Wajdi Mouawad a introduit le rock dans la tragédie grecque. Voici qu'Anne Millaire puise dans le slam et le jazz pour moderniser L'Illusion de Corneille. Son point d'orgue? Un solo de batterie!

Corneille en slam? Voilà une proposition susceptible de faire sourciller les puristes. Or, c'était bel et bien l'idée de départ de la metteure en scène Anne Millaire. Impressionnée par une pperformance de Grand Corps Malade, elle a imaginé qu'il était possible de mettre de la musique sous les vers de Corneille pour leur donner un vernis de modernité.

L'idée était culottée. Elle l'a mise en oeuvre... après avoir révisé ses objectifs esthétiques. «On s'est rendu compte qu'il n'était pas possible de slammer les vers de Corneille, dit-elle. Il faut la jouer, cette pièce-là. Mais on est parti de l'idée du slam et on a «musicalisé» certains passages.»

L'Illusion (L'Illusion comique, sous son titre officiel) est une pièce fort complexe que Corneille père a écrite et fait jouer en 1636. Elle tourne autour de Pridamant (Carl Poliquin), qui fait appel aux pouvoirs d'un mage (Denis Mercier) pour revoir son fils disparu. Objet théâtral inusité, L'Illusion est une bête difficile à apprivoiser: comique ici, tragique là, à la fois classique et fantastique...

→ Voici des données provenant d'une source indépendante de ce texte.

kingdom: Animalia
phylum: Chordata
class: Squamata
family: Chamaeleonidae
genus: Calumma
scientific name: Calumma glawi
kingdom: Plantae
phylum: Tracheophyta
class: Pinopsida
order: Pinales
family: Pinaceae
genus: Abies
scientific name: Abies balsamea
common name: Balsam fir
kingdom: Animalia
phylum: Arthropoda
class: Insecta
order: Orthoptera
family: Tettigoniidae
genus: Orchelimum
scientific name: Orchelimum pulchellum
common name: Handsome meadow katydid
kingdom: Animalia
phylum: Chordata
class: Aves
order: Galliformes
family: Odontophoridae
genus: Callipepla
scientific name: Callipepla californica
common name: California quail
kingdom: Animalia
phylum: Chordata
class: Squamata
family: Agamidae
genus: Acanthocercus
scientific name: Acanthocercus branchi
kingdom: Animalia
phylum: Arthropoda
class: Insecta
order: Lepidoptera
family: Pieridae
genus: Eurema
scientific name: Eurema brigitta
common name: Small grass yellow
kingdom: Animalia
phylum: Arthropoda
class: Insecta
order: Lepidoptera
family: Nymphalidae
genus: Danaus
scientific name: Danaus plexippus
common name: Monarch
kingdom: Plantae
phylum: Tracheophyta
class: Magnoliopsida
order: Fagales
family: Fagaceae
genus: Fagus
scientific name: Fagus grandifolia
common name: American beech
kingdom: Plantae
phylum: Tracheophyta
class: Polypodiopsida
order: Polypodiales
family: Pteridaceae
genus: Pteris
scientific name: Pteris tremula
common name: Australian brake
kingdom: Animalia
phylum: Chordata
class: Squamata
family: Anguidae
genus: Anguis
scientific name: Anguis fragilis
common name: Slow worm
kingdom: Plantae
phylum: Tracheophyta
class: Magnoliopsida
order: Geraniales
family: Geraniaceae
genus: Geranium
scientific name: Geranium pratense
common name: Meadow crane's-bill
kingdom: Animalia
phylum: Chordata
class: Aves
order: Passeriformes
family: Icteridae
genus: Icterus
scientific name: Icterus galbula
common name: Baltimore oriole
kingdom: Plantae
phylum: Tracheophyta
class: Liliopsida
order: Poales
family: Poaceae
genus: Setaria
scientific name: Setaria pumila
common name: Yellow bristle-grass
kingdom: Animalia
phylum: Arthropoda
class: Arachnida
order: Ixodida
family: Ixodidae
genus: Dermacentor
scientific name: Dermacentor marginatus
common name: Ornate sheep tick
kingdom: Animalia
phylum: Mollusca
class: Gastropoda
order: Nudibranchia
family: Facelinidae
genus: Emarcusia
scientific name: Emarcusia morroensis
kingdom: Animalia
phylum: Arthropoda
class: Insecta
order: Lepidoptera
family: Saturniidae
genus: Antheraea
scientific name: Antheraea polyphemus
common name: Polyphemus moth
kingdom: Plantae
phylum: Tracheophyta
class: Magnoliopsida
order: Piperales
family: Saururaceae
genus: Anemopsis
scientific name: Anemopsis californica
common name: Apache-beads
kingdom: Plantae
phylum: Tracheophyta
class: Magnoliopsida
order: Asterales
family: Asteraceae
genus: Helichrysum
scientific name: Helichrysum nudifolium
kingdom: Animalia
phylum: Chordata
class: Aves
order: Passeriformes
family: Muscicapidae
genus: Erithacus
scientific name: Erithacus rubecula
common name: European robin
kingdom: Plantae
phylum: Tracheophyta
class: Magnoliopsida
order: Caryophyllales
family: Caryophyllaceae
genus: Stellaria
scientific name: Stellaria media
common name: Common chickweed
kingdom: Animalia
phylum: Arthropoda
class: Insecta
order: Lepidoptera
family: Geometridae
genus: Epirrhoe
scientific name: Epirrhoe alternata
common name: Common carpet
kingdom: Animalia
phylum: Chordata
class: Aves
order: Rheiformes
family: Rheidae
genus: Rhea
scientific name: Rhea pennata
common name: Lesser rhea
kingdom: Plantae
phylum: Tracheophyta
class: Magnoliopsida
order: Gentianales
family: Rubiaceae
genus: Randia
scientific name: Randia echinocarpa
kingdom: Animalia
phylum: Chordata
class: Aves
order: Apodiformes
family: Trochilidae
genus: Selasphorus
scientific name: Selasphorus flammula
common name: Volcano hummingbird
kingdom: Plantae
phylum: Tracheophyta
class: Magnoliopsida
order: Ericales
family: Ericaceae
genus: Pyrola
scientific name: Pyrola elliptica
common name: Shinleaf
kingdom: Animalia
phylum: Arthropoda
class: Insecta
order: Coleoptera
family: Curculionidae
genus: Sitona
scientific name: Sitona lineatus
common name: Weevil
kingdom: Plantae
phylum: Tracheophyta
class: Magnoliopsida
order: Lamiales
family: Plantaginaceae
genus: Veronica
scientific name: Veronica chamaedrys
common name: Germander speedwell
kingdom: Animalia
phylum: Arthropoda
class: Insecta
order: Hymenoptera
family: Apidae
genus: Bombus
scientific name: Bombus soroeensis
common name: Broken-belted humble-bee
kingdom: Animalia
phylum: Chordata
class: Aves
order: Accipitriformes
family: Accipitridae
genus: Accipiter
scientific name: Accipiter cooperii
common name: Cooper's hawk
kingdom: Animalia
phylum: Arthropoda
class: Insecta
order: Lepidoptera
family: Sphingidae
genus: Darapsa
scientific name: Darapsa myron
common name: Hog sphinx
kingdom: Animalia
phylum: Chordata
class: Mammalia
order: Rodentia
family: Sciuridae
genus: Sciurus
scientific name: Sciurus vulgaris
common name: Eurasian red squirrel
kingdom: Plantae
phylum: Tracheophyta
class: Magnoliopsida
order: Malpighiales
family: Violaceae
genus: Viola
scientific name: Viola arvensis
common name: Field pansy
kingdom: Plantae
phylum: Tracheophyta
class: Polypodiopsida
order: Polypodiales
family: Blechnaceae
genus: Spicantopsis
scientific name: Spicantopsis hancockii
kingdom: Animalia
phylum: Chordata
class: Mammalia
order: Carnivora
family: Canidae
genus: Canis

«Corneille joue toutes sortes de tours dans cette pièce. Je pense qu'il était fou quand il l'a écrite, suggère d'ailleurs la metteure en scène. Lui-même l'appelle son «étrange monstre». Ça ne ressemble à rien dans le corpus théâtral.»

Un hommage au théâtre

L'Illusion pousse en effet assez loin l'idée du théâtre dans le théâtre. Anne Millaire et son équipe (dont Judy Jonker aux costumes et Samuel Véro à la composition) saisissent l'occasion pour en faire un hommage au théâtre: diction, jeu, mise en mouvement, costumes, tout a été pensé dans l'idée d'en «faire ressortir la théâtralité de manière contemporaine».

«Ce n'est pas psychologique», glisse-t-elle plusieurs fois pour décrire l'approche volontairement appuyée de certains de ses choix esthétiques. Anne Millaire précise toutefois diriger sans jamais perdre de vue les vers, qui ont été «le moteur de tout» dans cette production.

«On ne peut pas faire fi du vers, comme dans un Molière, parce que ça aurait l'air faux. En plus, le vers de Corneille est difficile à interpréter parce que c'est une langue qui n'existe pas. On ne parlerait pas comme ça, tandis qu'il y a déjà quelque chose de plus naturel chez Molière et même Racine.» Corneille, rappelle-t-elle, a écrit L'Illusion à une époque où la langue française n'avait pas commencé à être fixée par l'Académie française.

Et la musique dans tout ça? Elle s'imposera tout particulièrement dans trois grandes tirades et le cinquième acte. «La musique rentre précisément sur des bouts de répliques», précise d'ailleurs Anne Millaire. Tout un défi pour les comédiens, même si la présence sur scène de six musiciens permettra un minimum de souplesse. «On va essayer de rendre ça organique et naturel. Il ne faut pas que la musique détruise le vers...»

L'Illusion de Corneille, du 11 novembre au 9 décembre au Théâtre Denise-Pelletier.